BEGIN Working data

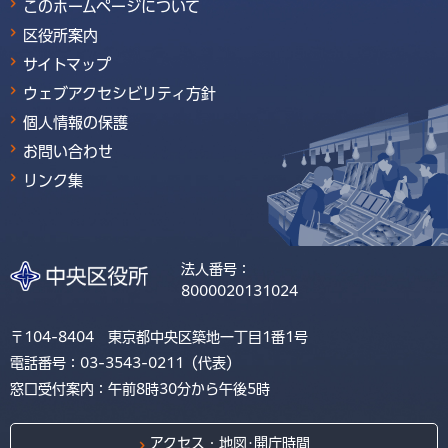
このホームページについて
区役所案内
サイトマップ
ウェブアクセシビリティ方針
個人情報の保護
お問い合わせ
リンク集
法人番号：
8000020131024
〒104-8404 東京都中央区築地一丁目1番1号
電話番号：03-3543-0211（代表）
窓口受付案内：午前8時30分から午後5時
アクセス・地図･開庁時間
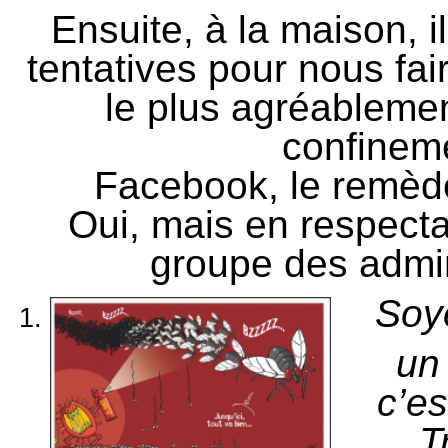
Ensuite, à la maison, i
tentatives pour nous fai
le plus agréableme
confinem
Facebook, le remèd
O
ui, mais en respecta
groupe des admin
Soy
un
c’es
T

END Working data

Reproduce every line of text in the data above character for character, and omit the pictures from your answer.

このホームページについて
区役所案内
サイトマップ
ウェブアクセシビリティ方針
個人情報の保護
お問い合わせ
リンク集
法人番号：
8000020131024
〒104-8404 東京都中央区築地一丁目1番1号
電話番号：03-3543-0211（代表）
窓口受付案内：午前8時30分から午後5時
アクセス・地図･開庁時間
Ensuite, à la maison, i
tentatives pour nous fai
le plus agréableme
confinem
Facebook, le remèd
O
ui, mais en respecta
groupe des admin
Soy
un
c’es
T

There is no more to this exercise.